Years of thorough research have revealed that what people find beautiful about the Mandelbrot set is not the set itself, but all the rest.

Karadoc ~~
Member #2,749
September 2002
avatar

Quote:

That's not completely accurate. It has a 1 bit sign, an 8 bit exponent, and a 23 bit significand. However, after normalization a leading 1 is assumed, so you effectively get 24 bits in the significand. This just means that the numbers 0 and 1 have to be specially defined.

For instance, the binary number:

100001.1001 (33.5625) would end up being being stored as 0 10000100 00001100100000000000000. Note that the leading 1 gets dropped in the significand.

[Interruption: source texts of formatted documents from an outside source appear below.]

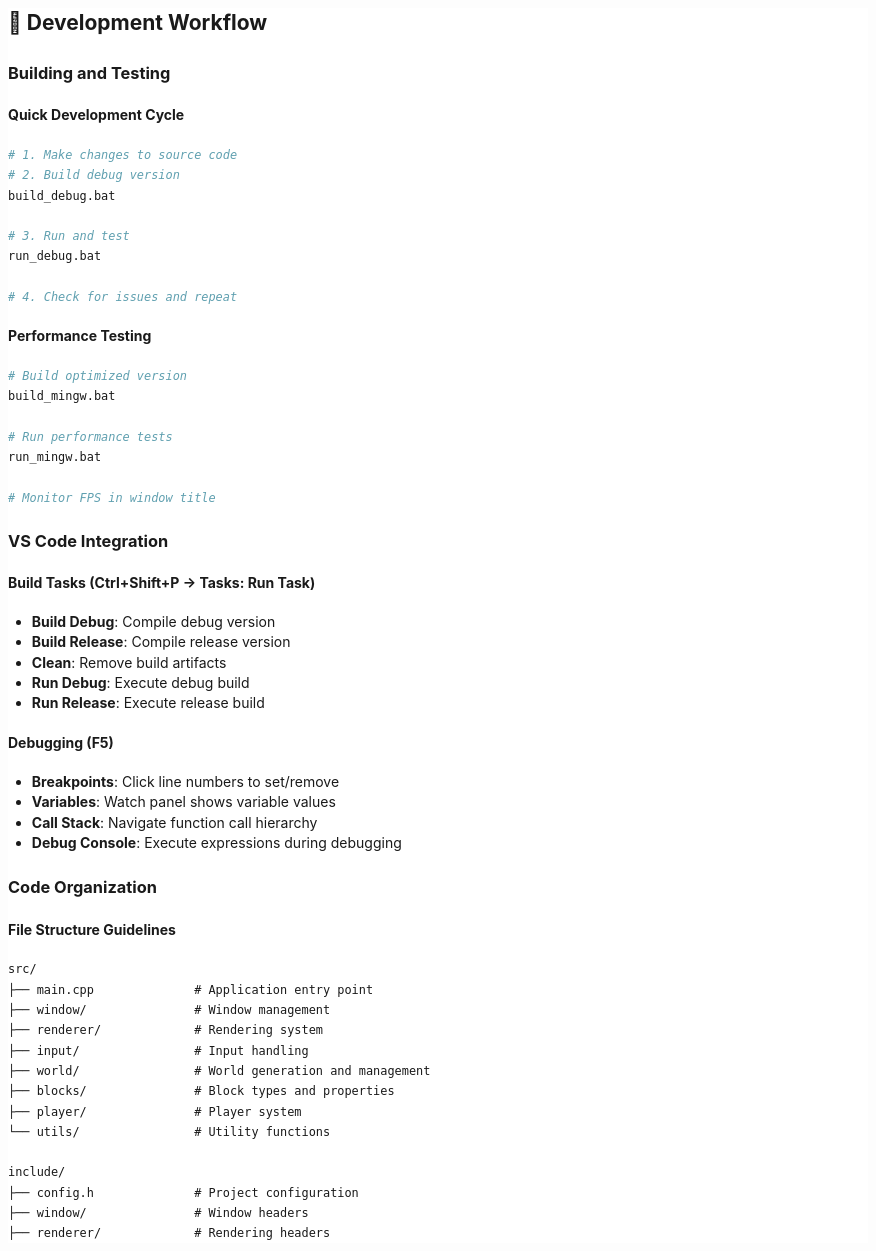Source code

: ## 🎯 Development Workflow

### Building and Testing

#### Quick Development Cycle

```bash
# 1. Make changes to source code
# 2. Build debug version
build_debug.bat

# 3. Run and test
run_debug.bat

# 4. Check for issues and repeat
```

#### Performance Testing

```bash
# Build optimized version
build_mingw.bat

# Run performance tests
run_mingw.bat

# Monitor FPS in window title
```

### VS Code Integration

#### Build Tasks (Ctrl+Shift+P → Tasks: Run Task)

- **Build Debug**: Compile debug version
- **Build Release**: Compile release version
- **Clean**: Remove build artifacts
- **Run Debug**: Execute debug build
- **Run Release**: Execute release build

#### Debugging (F5)

- **Breakpoints**: Click line numbers to set/remove
- **Variables**: Watch panel shows variable values
- **Call Stack**: Navigate function call hierarchy
- **Debug Console**: Execute expressions during debugging

### Code Organization

#### File Structure Guidelines

```
src/
├── main.cpp              # Application entry point
├── window/               # Window management
├── renderer/             # Rendering system
├── input/                # Input handling
├── world/                # World generation and management
├── blocks/               # Block types and properties
├── player/               # Player system
└── utils/                # Utility functions

include/
├── config.h              # Project configuration
├── window/               # Window headers
├── renderer/             # Rendering headers
```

That's interesting. I didn't know the about the dropping of the leading 1. It's a clever way to squeeze out an extra bit of precision - obviously the first significant bit has to be a 1, because the only other choice is 0! It's interesting that that trick is only possible in base 2.

The exponent is just an ordinary signed integer with 8 bits, right?

-----------

Matthew Leverton
Supreme Loser
January 1999
avatar

Quote:

The exponent is just an ordinary signed integer with 8 bits, right?

No, it's a biased exponent.

Wikipedia said:

The exponent is biased by 28 − 1 − 1 = 127 in this case (Exponents in the range −126 to +127 are representable. See the above explanation to understand why biasing is done). An exponent of −127 would be biased to the value 0 but this is reserved to encode that the value is a denormalized number or zero. An exponent of 128 would be biased to the value 255 but this is reserved to encode an infinity or not a number (NaN). See the chart above.

If the leading zero weren't dropped, then an 8-bit exponent would give you 0 => -127 and 255 => +128. However, the extrema are reserved to define 0 and infinity. (Zero cannot otherwise be represented since the leading 1 is assumed.) So the effective range is -126 to 127. Losing two values is a very small price to pay for gaining an extra bit. With a 7-bit exponent, you'd only get -63 to 64.